What lines in the records below mention "Annexure"? List them all.
══ Source data
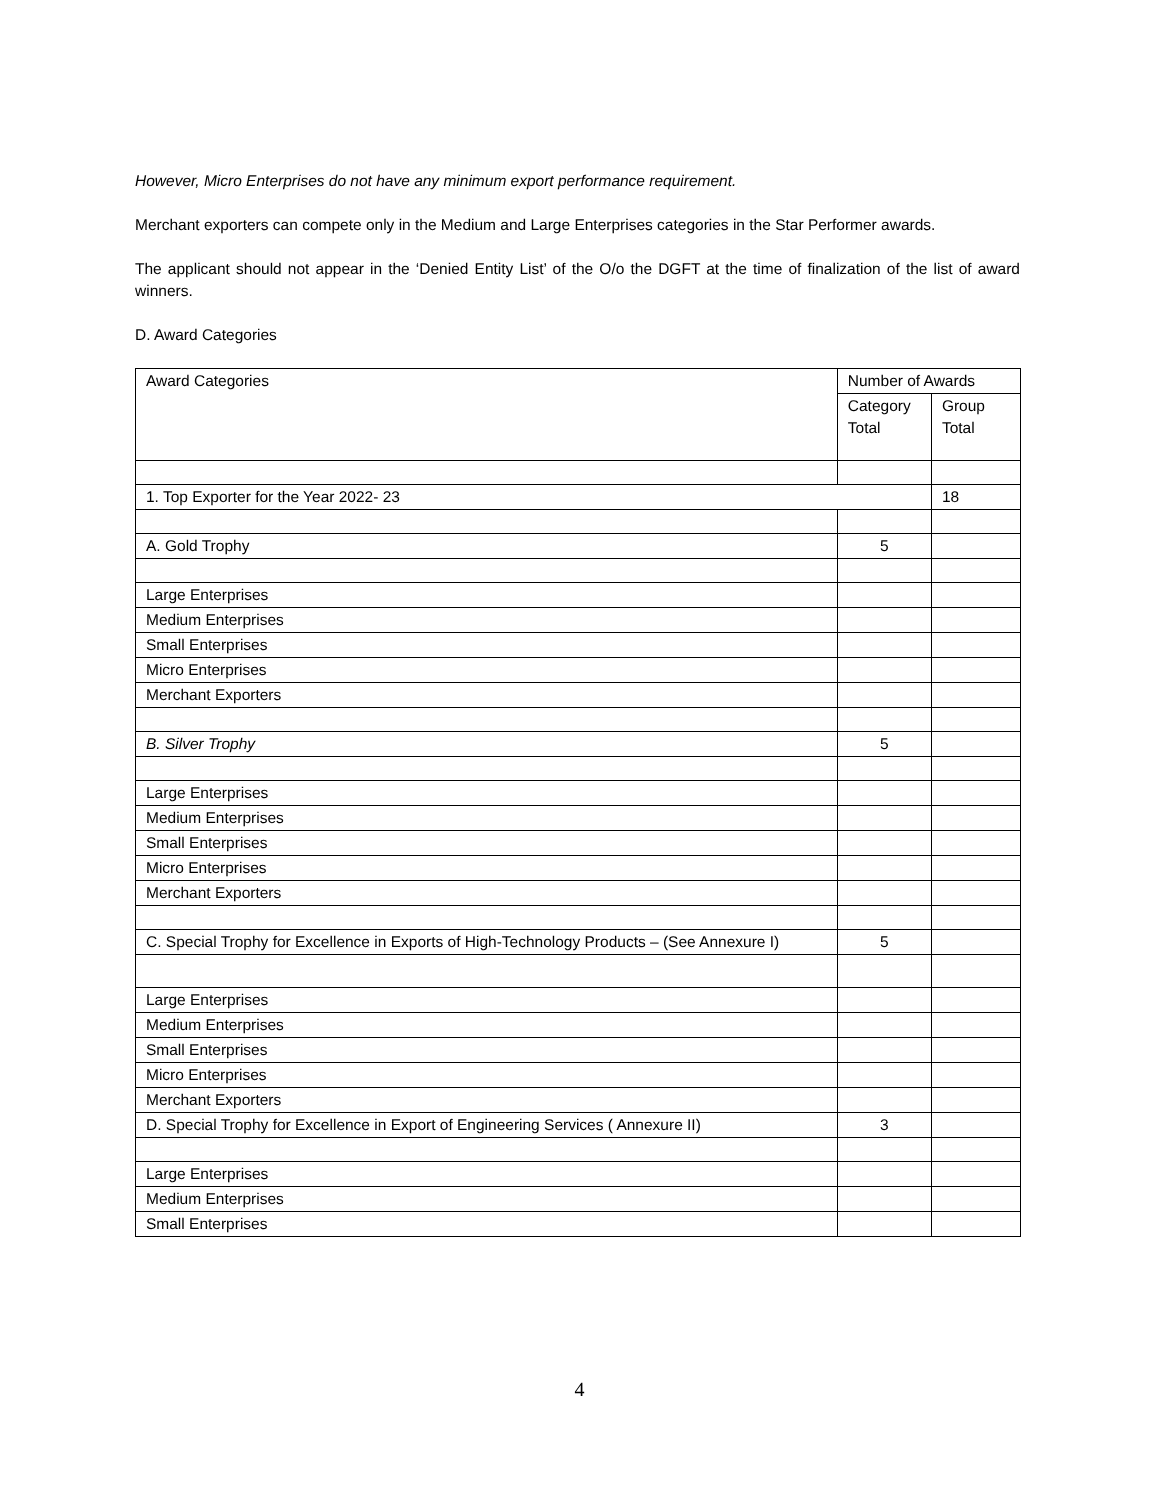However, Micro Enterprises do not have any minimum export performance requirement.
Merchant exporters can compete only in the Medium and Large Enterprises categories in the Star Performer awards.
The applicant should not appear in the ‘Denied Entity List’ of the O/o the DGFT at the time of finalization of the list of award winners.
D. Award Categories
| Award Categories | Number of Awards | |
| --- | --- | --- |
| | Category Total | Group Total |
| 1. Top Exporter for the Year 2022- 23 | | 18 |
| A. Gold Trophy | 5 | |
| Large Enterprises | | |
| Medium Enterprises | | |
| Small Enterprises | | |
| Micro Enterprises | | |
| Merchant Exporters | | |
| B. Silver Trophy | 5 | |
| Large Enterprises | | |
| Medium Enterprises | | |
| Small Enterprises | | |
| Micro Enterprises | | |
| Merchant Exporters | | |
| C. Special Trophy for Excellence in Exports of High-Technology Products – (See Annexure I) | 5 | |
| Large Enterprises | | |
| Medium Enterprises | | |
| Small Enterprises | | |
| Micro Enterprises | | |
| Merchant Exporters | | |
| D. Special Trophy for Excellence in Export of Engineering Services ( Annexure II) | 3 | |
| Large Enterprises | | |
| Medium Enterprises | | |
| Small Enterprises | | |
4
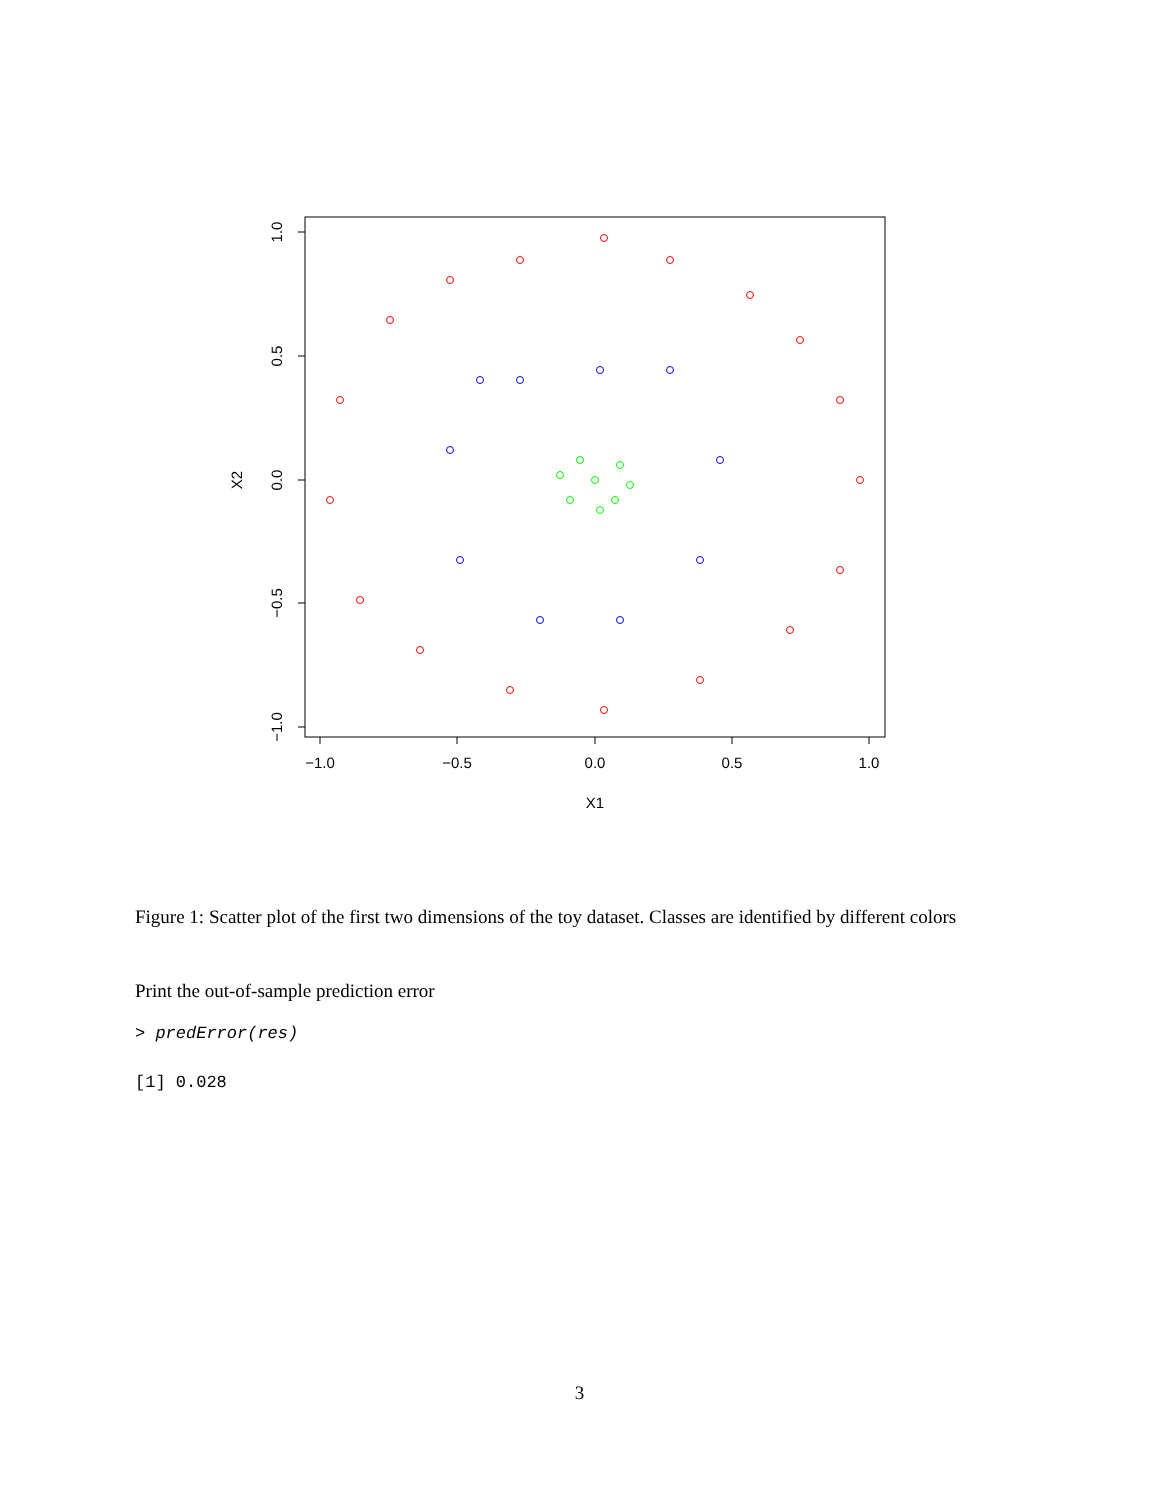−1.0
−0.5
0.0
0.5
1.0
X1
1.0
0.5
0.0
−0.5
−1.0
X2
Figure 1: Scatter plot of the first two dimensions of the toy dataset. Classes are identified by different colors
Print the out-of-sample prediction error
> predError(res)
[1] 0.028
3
════
Answer section:
| C. Special Trophy for Excellence in Exports of High-Technology Products – (See Annexure I) | 5 | |
| D. Special Trophy for Excellence in Export of Engineering Services ( Annexure II) | 3 | |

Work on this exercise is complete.